また、防火地域や準防火地域では、一定の条件を満たす耐火建築物や準耐火建築物とすることで、建ぺい率が10%緩和される特例が設けられています。これは、外壁や開口部などに延焼防止性能の高い仕様を採用した建物について、敷地に対してより大きな建築面積を認める制度です。とくに準防火地域では、改正建築基準法により、耐火建築物・準耐火建築物の建ぺい率を10%引き上げることが可能となり、限られた敷地でも居室面積や間取りの自由度を高めやすくなりました。このように、構造性能を高めることで、設計上の選択肢が広がる側面もあります。

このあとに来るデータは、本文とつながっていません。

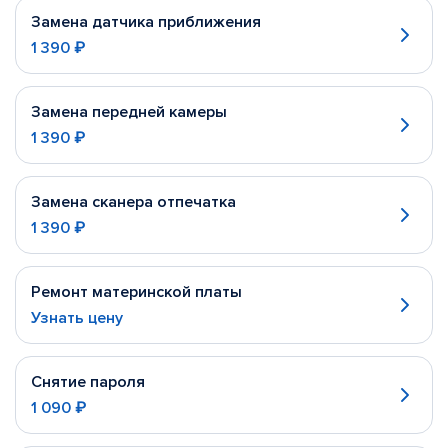
Замена датчика приближения
1 390 ₽
Замена передней камеры
1 390 ₽
Замена сканера отпечатка
1 390 ₽
Ремонт материнской платы
Узнать цену
Снятие пароля
1 090 ₽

一方で、防火性能を高めるためには、防火サッシや防火戸、防火サイディングなどの専用建材を用いる必要があり、仕様によっては一般的な仕様よりも建築コストが上がる傾向があります。さらに、防火区画や開口部の大きさ・位置に制約がかかることで、全面ガラス張りの外観や大開口を多用したプランは採用しにくくなり、設計の自由度がある程度抑えられることもあります。ただし、近年は木造であっても耐火性能を確保しやすい工法や建材が増えており、法改正も踏まえながら計画すれば、安全性とデザイン性、コストのバランスを図ることは十分可能です。

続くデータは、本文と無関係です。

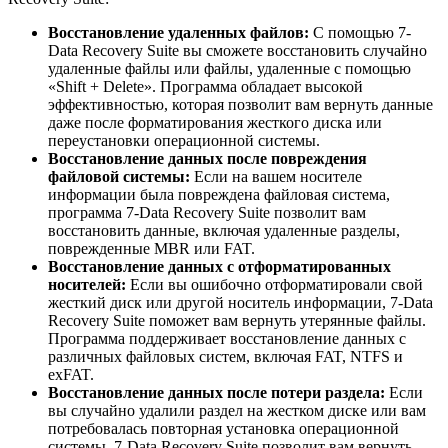
Восстановление удаленных файлов:
С помощью 7-
Data Recovery Suite вы сможете восстановить случайно
удаленные файлы или файлы, удаленные с помощью
«Shift + Delete». Программа обладает высокой
эффективностью, которая позволит вам вернуть данные
даже после форматирования жесткого диска или
переустановки операционной системы.
Восстановление данных после повреждения
файловой системы:
Если на вашем носителе
информации была повреждена файловая система,
программа 7-Data Recovery Suite позволит вам
восстановить данные, включая удаленные разделы,
поврежденные MBR или FAT.
Восстановление данных с отформатированных
носителей:
Если вы ошибочно отформатировали свой
жесткий диск или другой носитель информации, 7-Data
Recovery Suite поможет вам вернуть утерянные файлы.
Программа поддерживает восстановление данных с
различных файловых систем, включая FAT, NTFS и
exFAT.
Восстановление данных после потери раздела:
Если
вы случайно удалили раздел на жестком диске или вам
потребовалась повторная установка операционной
системы, 7-Data Recovery Suite позволит вам вернуть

| 項目 | 一般的な影響 | 計画時のポイント |
|---|---|---|
| 構造仕様 | 防火構造・準耐火構造の採用 | 外壁や開口部の仕様確認 |
| 建ぺい率 | 耐火等で10%緩和の可能性 | 緩和条件と敷地条件の整理 |
| コスト・自由度 | 建材費増加とデザイン制約 | 性能と予算のバランス検討 |
土地検討時に確認すべきポイントと注意点
土地を検討する際には、まず自治体が公表している都市計画図や都市計画情報システムで、用途地域とあわせて防火地域・準防火地域の指定状況を確認することが重要です。多くの自治体では、インターネット上の地図情報サービスで「用途地域」「防火地域」「準防火地域」が色分け表示されており、位置や範囲が分かりやすく示されています。さらに、建築基準法第22条区域については、防火・準防火地域以外の市街地で屋根の不燃化などを義務付ける区域として、別途「建築基準法による制限図」や県・市の告示図で示されている場合があります。
次に、すでに建っている建物をリフォームや増改築する場合には、規模や内容によって建築確認申請が必要になる点に注意が必要です。特に防火地域・準防火地域・第22条区域では、外壁や屋根、開口部など「延焼のおそれのある部分」に関する仕様を変更するとき、現行法令に適合した防火性能を確保しなければなりません。自治体の建築指導課や、建築士などの専門家に事前相談を行い、構造や仕上げ材が防火構造・準耐火構造などの基準を満たすかどうかを確認しながら計画を進めることが望ましいです。
また、防火地域・準防火地域で安心して暮らすためには、日常的な防火対策とともに、建物や敷地の状況を定期的に点検しておくことが大切です。例えば、隣地との離れが小さい部分やバルコニーなど、火が広がりやすい箇所に可燃物を置かないことや、シャッター・サッシ・外壁材の仕様を図面や仕様書で把握しておくことが挙げられます。あわせて、火災保険の補償内容や免責条件も、地域区分や建物構造に応じたものになっているか見直し、万一の際に備えておくことが重要です。
| 確認項目 | 主な確認先 | 確認の目的 |
|---|---|---|
| 防火・準防火・22条区分 | 都市計画図・制限図 | 建築制限と仕様把握 |
| 既存建物の構造・仕様 | 設計図書・検査済証 | 増改築時の適法確認 |
| 相談窓口と手続き | 自治体建築指導窓口 | 申請要否と事前相談 |
まとめ
防火地域と準防火地域は、建築基準法や都市計画法に基づき、市街地火災の延焼拡大を防ぐために指定されています。地域によって求められる構造や材料、窓や屋根など「延焼のおそれのある部分」への規制が異なり、建てられる建物の階数や延べ面積、工法、コスト、設計自由度に影響します。土地を検討する際は、用途地域図や防火地域指定図で自分の土地の区分を確認し、将来の建築計画やリフォームの方針を事前に整理しておくことが安心への近道です。